任务说明
1. 请列出AdaMoE论文摘要中报告的所有性能提升幅度，并注明每项对应的基准测试或实验场景。
2. 根据AdaMoE论文摘要，AdaMoE将密集VLA模型中的哪一种层替换为稀疏激活的MoE层？
3. 请从AdaMoE论文摘要的最后一句之后接着续写。

专家无需独占:面向视觉-语言-动作学习的行动专用专家混合模型
Expertise need not monopolize: Action-Specialized Mixture of Experts for Vision-Language-Action Learning
October 16, 2025
作者: Weijie Shen, Yitian Liu, Yuhao Wu, Zhixuan Liang, Sijia Gu, Dehui Wang, Tian Nian, Lei Xu, Yusen Qin, Jiangmiao Pang, Xinping Guan, Xiaokang Yang, Yao Mu
cs.AI
摘要
视觉-语言-动作(VLA)模型正经历快速发展,并在机器人操控任务中展现出显著潜力。然而,扩展VLA模型面临几大关键挑战:(1)从头训练新的VLA模型需要大量计算资源和广泛数据集。鉴于当前机器人数据的稀缺性,在扩展过程中充分利用预训练良好的VLA模型权重显得尤为重要。(2)实时控制要求精细平衡模型容量与计算效率。为应对这些挑战,我们提出了AdaMoE,一种继承自密集VLA模型预训练权重的专家混合(MoE)架构,并通过将前馈层替换为稀疏激活的MoE层来扩展动作专家。AdaMoE采用了解耦技术,通过独立的比例适配器与传统路由器协同工作,将专家选择与专家权重分配解耦。这使得专家能基于任务相关性被选择,同时以独立控制的权重贡献,实现专家协作而非赢家通吃的动态。我们的方法证明,专家能力无需独占,通过协作利用专家,我们能在保持计算效率的同时实现更优性能。AdaMoE在关键基准测试中持续超越基线模型,在LIBERO上提升1.8%,在RoboTwin上提升9.3%。最重要的是,现实世界实验中21.5%的显著改进验证了其在机器人操控任务中的实际有效性。

提取记录
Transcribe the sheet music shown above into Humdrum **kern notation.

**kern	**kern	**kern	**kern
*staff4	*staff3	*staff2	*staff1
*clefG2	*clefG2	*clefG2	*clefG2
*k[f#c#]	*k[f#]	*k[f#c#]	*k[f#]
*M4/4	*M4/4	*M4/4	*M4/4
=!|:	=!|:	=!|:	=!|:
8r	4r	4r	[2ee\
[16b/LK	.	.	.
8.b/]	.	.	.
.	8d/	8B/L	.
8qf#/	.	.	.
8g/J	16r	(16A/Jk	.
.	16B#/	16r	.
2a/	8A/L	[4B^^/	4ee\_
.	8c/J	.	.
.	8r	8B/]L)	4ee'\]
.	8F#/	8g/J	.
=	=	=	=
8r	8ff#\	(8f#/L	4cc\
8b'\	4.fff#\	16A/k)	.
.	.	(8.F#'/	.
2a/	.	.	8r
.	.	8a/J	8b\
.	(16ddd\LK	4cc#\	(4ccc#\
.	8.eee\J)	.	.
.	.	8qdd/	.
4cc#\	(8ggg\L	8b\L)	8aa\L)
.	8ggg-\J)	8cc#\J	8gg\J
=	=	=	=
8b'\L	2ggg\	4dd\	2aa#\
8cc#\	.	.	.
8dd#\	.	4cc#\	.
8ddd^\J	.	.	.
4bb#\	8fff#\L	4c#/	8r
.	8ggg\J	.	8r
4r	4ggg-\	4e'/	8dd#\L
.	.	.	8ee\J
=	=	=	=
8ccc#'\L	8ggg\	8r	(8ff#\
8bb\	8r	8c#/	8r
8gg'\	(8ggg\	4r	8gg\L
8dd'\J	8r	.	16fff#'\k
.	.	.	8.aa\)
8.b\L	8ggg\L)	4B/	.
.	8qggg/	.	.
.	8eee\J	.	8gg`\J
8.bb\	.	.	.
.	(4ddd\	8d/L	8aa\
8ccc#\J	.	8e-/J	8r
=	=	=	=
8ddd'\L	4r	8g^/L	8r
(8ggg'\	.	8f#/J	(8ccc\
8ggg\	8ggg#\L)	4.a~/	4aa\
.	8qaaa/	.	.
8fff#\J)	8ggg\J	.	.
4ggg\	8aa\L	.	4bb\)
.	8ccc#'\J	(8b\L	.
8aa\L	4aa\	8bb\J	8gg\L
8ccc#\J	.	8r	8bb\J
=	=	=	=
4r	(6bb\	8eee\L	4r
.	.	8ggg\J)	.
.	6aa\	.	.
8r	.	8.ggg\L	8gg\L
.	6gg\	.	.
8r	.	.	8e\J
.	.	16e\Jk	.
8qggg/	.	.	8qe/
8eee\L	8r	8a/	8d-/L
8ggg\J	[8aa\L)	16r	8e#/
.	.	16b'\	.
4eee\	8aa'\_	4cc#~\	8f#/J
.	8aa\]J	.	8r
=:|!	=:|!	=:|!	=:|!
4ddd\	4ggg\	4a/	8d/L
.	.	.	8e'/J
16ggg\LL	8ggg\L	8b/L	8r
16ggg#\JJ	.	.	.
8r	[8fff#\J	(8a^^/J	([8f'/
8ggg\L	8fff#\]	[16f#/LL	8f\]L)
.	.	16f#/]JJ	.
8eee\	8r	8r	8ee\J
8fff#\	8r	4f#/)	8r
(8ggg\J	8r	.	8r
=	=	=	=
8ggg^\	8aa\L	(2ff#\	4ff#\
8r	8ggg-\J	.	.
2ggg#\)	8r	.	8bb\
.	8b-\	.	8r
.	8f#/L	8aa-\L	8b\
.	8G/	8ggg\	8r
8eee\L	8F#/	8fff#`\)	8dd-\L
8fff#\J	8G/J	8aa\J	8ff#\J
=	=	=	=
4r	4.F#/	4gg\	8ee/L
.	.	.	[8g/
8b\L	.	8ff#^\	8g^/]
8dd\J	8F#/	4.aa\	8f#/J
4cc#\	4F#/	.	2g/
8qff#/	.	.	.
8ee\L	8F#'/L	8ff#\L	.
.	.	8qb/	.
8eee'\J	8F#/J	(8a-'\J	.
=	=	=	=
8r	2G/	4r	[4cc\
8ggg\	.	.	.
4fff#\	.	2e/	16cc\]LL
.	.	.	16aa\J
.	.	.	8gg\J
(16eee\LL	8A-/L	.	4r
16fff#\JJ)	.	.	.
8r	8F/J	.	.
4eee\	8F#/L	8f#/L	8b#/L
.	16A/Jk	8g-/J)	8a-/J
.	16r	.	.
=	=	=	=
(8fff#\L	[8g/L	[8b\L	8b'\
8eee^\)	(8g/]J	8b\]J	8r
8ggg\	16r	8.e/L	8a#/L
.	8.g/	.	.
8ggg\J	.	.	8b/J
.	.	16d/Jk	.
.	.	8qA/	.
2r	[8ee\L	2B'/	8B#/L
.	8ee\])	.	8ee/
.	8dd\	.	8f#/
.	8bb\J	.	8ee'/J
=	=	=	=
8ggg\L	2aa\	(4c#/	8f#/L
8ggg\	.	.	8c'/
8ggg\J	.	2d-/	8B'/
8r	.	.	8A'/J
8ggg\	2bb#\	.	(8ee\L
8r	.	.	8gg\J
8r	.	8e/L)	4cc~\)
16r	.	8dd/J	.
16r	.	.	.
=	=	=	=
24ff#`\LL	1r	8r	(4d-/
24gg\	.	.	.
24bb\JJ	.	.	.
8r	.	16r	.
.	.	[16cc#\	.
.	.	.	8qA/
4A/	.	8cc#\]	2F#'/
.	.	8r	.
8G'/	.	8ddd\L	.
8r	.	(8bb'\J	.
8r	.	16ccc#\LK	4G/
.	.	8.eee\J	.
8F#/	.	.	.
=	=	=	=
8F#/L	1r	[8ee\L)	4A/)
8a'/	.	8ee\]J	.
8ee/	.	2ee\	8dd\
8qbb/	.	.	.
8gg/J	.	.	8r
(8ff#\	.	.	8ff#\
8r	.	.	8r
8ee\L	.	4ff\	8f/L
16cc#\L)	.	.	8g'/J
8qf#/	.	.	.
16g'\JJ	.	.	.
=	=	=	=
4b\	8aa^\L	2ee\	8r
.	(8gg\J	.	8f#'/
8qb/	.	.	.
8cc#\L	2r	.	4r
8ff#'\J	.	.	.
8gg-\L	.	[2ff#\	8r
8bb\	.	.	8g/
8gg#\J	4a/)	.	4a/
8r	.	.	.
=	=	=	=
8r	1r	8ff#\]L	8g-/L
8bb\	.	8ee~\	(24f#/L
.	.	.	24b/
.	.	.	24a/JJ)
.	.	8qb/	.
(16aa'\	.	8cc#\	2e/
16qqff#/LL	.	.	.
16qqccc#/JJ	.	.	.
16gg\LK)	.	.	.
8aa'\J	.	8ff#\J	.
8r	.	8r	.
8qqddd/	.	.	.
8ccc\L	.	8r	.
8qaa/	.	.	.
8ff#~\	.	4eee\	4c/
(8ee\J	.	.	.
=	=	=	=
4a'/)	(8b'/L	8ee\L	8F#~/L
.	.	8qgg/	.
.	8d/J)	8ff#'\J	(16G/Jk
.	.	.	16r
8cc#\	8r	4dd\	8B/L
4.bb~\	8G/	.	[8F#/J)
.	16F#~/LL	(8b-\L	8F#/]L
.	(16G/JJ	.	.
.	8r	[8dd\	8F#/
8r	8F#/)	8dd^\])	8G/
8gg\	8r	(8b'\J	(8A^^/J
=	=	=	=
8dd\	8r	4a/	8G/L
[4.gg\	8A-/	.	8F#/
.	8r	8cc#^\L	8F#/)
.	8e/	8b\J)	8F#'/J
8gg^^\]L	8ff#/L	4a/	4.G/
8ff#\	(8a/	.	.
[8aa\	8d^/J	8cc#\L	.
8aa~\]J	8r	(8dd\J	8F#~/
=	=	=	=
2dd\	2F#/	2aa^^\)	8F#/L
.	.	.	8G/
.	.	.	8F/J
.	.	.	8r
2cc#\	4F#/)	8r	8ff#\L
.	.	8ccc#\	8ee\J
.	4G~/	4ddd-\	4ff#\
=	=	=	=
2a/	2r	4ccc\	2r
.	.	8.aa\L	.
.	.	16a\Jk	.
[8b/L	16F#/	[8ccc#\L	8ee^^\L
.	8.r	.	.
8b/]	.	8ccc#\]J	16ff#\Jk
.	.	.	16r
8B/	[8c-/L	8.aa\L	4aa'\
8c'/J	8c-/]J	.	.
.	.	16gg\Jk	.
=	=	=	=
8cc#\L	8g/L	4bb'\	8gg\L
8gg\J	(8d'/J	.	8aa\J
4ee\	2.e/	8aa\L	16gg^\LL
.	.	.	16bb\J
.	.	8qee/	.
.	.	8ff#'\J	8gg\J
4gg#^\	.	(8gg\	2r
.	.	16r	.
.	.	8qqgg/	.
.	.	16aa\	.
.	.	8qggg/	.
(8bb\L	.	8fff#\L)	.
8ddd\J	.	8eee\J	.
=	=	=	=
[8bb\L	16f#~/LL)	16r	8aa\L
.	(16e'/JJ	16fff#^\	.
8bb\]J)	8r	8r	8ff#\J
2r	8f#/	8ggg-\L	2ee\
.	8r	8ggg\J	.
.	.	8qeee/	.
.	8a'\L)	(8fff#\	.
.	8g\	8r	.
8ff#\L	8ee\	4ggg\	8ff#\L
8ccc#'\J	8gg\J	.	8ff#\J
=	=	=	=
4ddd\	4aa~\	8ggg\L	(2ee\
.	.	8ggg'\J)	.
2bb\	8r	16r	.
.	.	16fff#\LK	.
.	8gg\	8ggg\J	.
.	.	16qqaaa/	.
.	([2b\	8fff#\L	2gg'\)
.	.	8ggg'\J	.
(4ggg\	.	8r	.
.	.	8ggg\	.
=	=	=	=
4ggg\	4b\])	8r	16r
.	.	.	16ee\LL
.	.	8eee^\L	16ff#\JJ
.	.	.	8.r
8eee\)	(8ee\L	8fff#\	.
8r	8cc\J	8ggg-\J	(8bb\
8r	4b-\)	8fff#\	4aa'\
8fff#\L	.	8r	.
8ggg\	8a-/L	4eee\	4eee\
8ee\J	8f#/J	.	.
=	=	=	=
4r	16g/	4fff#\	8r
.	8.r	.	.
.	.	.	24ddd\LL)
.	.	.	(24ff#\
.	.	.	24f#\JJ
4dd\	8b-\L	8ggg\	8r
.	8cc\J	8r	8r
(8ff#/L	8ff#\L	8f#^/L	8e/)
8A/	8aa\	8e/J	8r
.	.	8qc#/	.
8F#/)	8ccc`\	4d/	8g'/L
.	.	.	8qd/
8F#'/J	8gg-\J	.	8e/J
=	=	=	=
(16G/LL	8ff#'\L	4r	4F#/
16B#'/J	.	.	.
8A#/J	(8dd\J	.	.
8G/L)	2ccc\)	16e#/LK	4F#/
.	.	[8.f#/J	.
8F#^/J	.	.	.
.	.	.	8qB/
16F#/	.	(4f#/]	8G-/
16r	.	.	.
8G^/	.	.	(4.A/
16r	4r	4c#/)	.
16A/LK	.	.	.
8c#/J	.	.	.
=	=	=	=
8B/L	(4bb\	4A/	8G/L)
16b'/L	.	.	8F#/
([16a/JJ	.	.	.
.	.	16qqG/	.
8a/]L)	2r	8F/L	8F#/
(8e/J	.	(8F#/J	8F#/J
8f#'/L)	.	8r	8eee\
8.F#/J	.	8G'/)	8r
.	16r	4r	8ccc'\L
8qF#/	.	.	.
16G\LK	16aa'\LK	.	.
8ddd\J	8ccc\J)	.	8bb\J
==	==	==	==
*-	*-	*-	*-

任务答案
1.
LIBERO：提升1.8%
RoboTwin：提升9.3%
现实世界实验：提升21.5%

2. 前馈层。

3.
English
Vision-Language-Action (VLA) models are experiencing rapid development and
demonstrating promising capabilities in robotic manipulation tasks. However,
scaling up VLA models presents several critical challenges: (1) Training new
VLA models from scratch demands substantial computational resources and
extensive datasets. Given the current scarcity of robot data, it becomes
particularly valuable to fully leverage well-pretrained VLA model weights
during the scaling process. (2) Real-time control requires carefully balancing
model capacity with computational efficiency. To address these challenges, We
propose AdaMoE, a Mixture-of-Experts (MoE) architecture that inherits
pretrained weights from dense VLA models, and scales up the action expert by
substituting the feedforward layers into sparsely activated MoE layers. AdaMoE
employs a decoupling technique that decouples expert selection from expert
weighting through an independent scale adapter working alongside the
traditional router. This enables experts to be selected based on task relevance
while contributing with independently controlled weights, allowing
collaborative expert utilization rather than winner-takes-all dynamics. Our
approach demonstrates that expertise need not monopolize. Instead, through
collaborative expert utilization, we can achieve superior performance while
maintaining computational efficiency. AdaMoE consistently outperforms the
baseline model across key benchmarks, delivering performance gains of 1.8% on
LIBERO and 9.3% on RoboTwin. Most importantly, a substantial 21.5% improvement
in real-world experiments validates its practical effectiveness for robotic
manipulation tasks.